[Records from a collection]
☆ ☆ ☆

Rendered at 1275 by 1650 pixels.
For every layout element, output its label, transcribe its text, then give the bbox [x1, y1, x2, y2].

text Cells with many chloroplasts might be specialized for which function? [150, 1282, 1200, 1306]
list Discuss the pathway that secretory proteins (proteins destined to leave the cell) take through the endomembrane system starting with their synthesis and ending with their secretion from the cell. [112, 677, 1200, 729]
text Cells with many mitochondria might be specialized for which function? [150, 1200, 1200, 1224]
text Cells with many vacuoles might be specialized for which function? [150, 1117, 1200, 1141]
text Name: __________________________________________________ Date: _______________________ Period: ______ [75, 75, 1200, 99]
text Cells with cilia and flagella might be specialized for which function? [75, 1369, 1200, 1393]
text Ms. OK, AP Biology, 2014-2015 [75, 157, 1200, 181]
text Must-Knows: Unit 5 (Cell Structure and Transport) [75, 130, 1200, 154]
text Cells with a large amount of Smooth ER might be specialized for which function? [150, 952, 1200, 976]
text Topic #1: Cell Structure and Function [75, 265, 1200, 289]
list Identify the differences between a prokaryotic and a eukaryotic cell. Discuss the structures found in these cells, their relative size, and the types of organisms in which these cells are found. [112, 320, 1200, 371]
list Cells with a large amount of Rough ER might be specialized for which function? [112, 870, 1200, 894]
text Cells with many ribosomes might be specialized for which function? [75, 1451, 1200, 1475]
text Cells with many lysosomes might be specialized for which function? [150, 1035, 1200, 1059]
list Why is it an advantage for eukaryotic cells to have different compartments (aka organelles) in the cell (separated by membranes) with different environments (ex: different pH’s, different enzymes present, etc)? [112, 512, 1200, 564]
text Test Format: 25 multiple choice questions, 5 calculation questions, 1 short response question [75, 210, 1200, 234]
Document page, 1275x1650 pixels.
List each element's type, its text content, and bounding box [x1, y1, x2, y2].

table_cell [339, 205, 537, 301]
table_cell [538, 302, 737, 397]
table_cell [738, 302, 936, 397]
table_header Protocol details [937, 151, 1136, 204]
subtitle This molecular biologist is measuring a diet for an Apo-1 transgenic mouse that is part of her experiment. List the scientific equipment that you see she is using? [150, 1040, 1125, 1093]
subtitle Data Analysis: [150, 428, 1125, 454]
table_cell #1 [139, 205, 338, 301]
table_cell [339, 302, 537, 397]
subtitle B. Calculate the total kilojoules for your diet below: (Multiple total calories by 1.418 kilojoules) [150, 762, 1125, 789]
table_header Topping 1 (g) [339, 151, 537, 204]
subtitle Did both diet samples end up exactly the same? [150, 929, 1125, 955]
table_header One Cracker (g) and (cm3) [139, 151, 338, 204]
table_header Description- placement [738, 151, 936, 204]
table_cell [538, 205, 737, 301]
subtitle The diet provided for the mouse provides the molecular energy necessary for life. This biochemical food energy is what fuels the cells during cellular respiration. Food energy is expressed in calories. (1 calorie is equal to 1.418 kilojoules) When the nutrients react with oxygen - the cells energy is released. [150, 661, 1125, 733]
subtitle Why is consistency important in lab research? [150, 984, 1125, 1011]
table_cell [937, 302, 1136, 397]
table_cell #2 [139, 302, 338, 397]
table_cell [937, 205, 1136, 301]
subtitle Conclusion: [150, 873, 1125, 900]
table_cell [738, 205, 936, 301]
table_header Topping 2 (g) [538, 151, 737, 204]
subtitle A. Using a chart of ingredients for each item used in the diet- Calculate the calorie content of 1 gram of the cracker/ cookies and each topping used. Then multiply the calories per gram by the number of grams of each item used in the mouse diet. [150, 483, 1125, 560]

☆ ☆ ☆

● **Instructions for the task**
Could you reproduce every record above exactly as it appears?

● **Solved exercise**
Rendered at 1275 by 1650 pixels.
For every layout element, output its label, transcribe its text, then give the bbox [x1, y1, x2, y2].

text Cells with many chloroplasts might be specialized for which function? [150, 1282, 1200, 1306]
list Discuss the pathway that secretory proteins (proteins destined to leave the cell) take through the endomembrane system starting with their synthesis and ending with their secretion from the cell. [112, 677, 1200, 729]
text Cells with many mitochondria might be specialized for which function? [150, 1200, 1200, 1224]
text Cells with many vacuoles might be specialized for which function? [150, 1117, 1200, 1141]
text Name: __________________________________________________ Date: _______________________ Period: ______ [75, 75, 1200, 99]
text Cells with cilia and flagella might be specialized for which function? [75, 1369, 1200, 1393]
text Ms. OK, AP Biology, 2014-2015 [75, 157, 1200, 181]
text Must-Knows: Unit 5 (Cell Structure and Transport) [75, 130, 1200, 154]
text Cells with a large amount of Smooth ER might be specialized for which function? [150, 952, 1200, 976]
text Topic #1: Cell Structure and Function [75, 265, 1200, 289]
list Identify the differences between a prokaryotic and a eukaryotic cell. Discuss the structures found in these cells, their relative size, and the types of organisms in which these cells are found. [112, 320, 1200, 371]
list Cells with a large amount of Rough ER might be specialized for which function? [112, 870, 1200, 894]
text Cells with many ribosomes might be specialized for which function? [75, 1451, 1200, 1475]
text Cells with many lysosomes might be specialized for which function? [150, 1035, 1200, 1059]
list Why is it an advantage for eukaryotic cells to have different compartments (aka organelles) in the cell (separated by membranes) with different environments (ex: different pH’s, different enzymes present, etc)? [112, 512, 1200, 564]
text Test Format: 25 multiple choice questions, 5 calculation questions, 1 short response question [75, 210, 1200, 234]
Document page, 1275x1650 pixels.
List each element's type, its text content, and bounding box [x1, y1, x2, y2].

table_cell [339, 205, 537, 301]
table_cell [538, 302, 737, 397]
table_cell [738, 302, 936, 397]
table_header Protocol details [937, 151, 1136, 204]
subtitle This molecular biologist is measuring a diet for an Apo-1 transgenic mouse that is part of her experiment. List the scientific equipment that you see she is using? [150, 1040, 1125, 1093]
subtitle Data Analysis: [150, 428, 1125, 454]
table_cell #1 [139, 205, 338, 301]
table_cell [339, 302, 537, 397]
subtitle B. Calculate the total kilojoules for your diet below: (Multiple total calories by 1.418 kilojoules) [150, 762, 1125, 789]
table_header Topping 1 (g) [339, 151, 537, 204]
subtitle Did both diet samples end up exactly the same? [150, 929, 1125, 955]
table_header One Cracker (g) and (cm3) [139, 151, 338, 204]
table_header Description- placement [738, 151, 936, 204]
table_cell [538, 205, 737, 301]
subtitle The diet provided for the mouse provides the molecular energy necessary for life. This biochemical food energy is what fuels the cells during cellular respiration. Food energy is expressed in calories. (1 calorie is equal to 1.418 kilojoules) When the nutrients react with oxygen - the cells energy is released. [150, 661, 1125, 733]
subtitle Why is consistency important in lab research? [150, 984, 1125, 1011]
table_cell [937, 302, 1136, 397]
table_cell #2 [139, 302, 338, 397]
table_cell [937, 205, 1136, 301]
subtitle Conclusion: [150, 873, 1125, 900]
table_cell [738, 205, 936, 301]
table_header Topping 2 (g) [538, 151, 737, 204]
subtitle A. Using a chart of ingredients for each item used in the diet- Calculate the calorie content of 1 gram of the cracker/ cookies and each topping used. Then multiply the calories per gram by the number of grams of each item used in the mouse diet. [150, 483, 1125, 560]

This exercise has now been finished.